Virginia’s challenge to the health reform law is, of course, all about limits on federal power. And Judge Hudson concludes that “

[b]y their very nature, almost all constitutional challenges to specific exercises of enumerated powers, particularly the Commerce Clause, are facial.” That may be right, but it’s worth noting that the Supreme Court has never come out and said it. (The best authority Judge Hudson could come up with was a dissenting opinion by Justice Scalia.) Moreover, in a couple of recent cases concerning congressional power—the power to prohibit bribery by recipients of federal funds and the power to ensure courtroom access for the disabled—the Court has decided not to follow the all-or-nothing, facial approach.  (These cases may explain the wiggle-word “almost” in Judge Hudson’s conclusion.)

Virginia’s lawsuit, or another one like it, will eventually make it to the Supreme Court, and I doubt the federal government’s Salerno argument will get anywhere. In part, this is because the Salerno argument—in short, “don’t judge the constitutionality of the statute all at once”—is at odds with the government’s best argument on the merits, namely that the mandatory coverage provision is supported by the Necessary and Proper Clause because it is essential to the rest of the statute’s regulation of commerce—in short, “the statute must stand as one seamless whole.” (Or fall as a whole; the government was fortunate that Judge Hudson decided to “sever” the mandatory coverage provision and let the rest of the law stand.)

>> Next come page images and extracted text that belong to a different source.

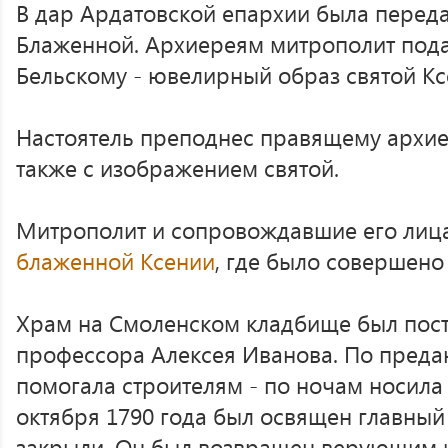
В дар Ардатовской епархии была перед
Блаженной. Архиереям митрополит пода
Бельскому - ювелирный образ святой Кс
Настоятель преподнес правящему архие
также с изображением святой.
Митрополит и сопровождавшие его лиц
блаженной Ксении
, где было совершено
Храм на Смоленском кладбище был пост
профессора Алексея Иванова. По преда
помогала строителям - по ночам носила 
октября 1790 года был освящен главный 
закрыли. Он был возвращен верующим и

In part, though, the Salerno argument fails because, intuitively, constitutional questions involving the presence or absence of government power are best resolved as a facial matter. As I’ve written elsewhere, this intuition probably has something to do with the idea that constitutions authorize governments to act for certain reasons or purposes and not for others; the government’s reasons for acting usually don’t depend on the facts of particular applications. If the United States can convince the Fourth Circuit or the Supreme Court that Congress’s reasons for requiring people to buy health insurance were inextricably bound up with a purpose to regulate interstate commerce, then health insurance reform will stand and Judge Hudson’s opinion will fall.